The need to operate a barrier fluid dehydration unit and/or the storage of hermetically sealed barrier fluid containers, as required for mineral oil based barrier fluids, is removed because of the application of a water-based barrier fluid.

Maintenance costs are reduced; no dehydration unit maintenance, and no high-risk hydrocarbon recirculation system to be maintained. Start-up costs are reduced because water-based barrier fluid circuits do not require circulation require removing moisture from the whole system (umbilical and pump). Therefore, start-up time is minimized.

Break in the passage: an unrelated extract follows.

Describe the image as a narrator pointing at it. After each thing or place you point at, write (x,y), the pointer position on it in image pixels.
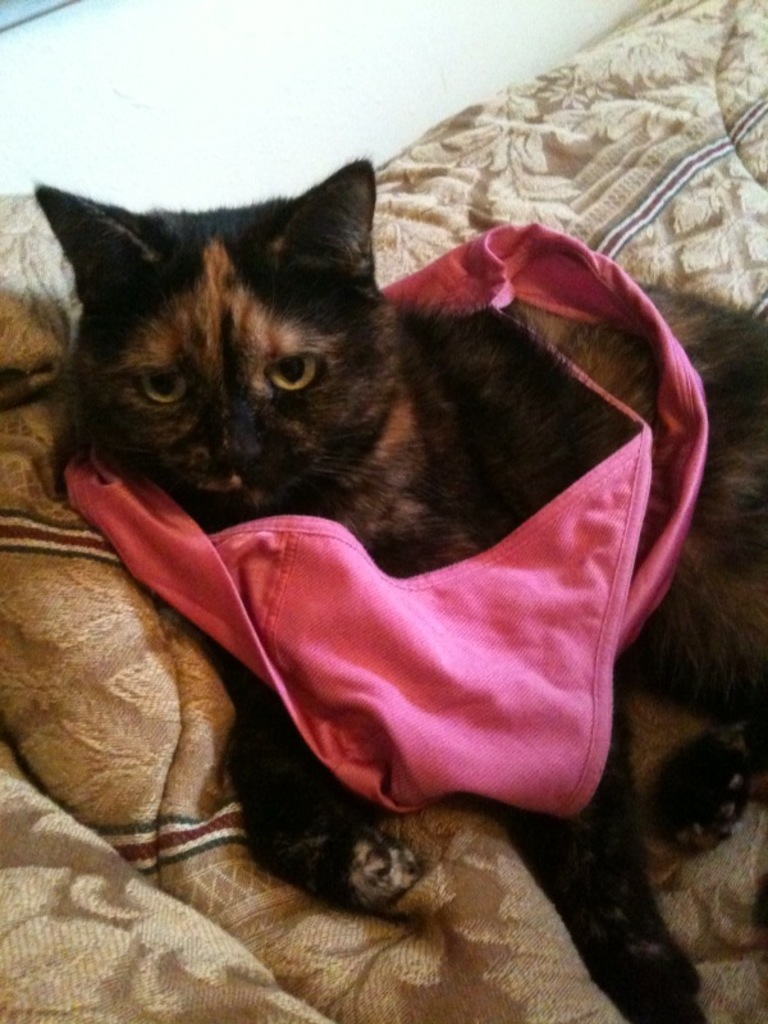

Subsea boosting technology

The subsea boosting technology utilized in the case study described above is composed of an electrically powered motor coupled to a hydraulic section consisting of impellers to boost the fluid. Power, hydraulic controls fluid and barrier fluid are transmitted subsea via a combined controls and power umbilical, which is terminated at the pump base. The power source is connected to the pump motor via a marinized connection mechanism called a ‘wet mate’ connector. Control fluid and barrier fluid tubes are connected to the pump via hydraulic multiple quick connectors at the pump station. The pump hydraulics selected are based upon the properties of the fluid. In this instance multi-phase hydraulics are utilized, which are composed of helico-axial stages. Multi-phase hydraulics can provide a medium to high pressure boost at GVFs >30%. Single-phase and hybrid hydraulics are also available.


Mudline boosting demonstrates a commercially attractive IOR solution for brownfield tie-ins and long distances tiebacks, in addition to greenfield developments. Capex reductions have been achieved through implementing standardization, reducing size and weight, maximizing the use of existing field infrastructure and integrating project execution.

Opex reductions have been achieved through reliability improvements with the introduction of standardization to reduce variation in products and components, innovative technologies such as the water-based barrier fluid system that addresses challenges to reliability experienced by the industry. Tremendous value has been and will be unlocked by the application of this technology to subsea production scenarios.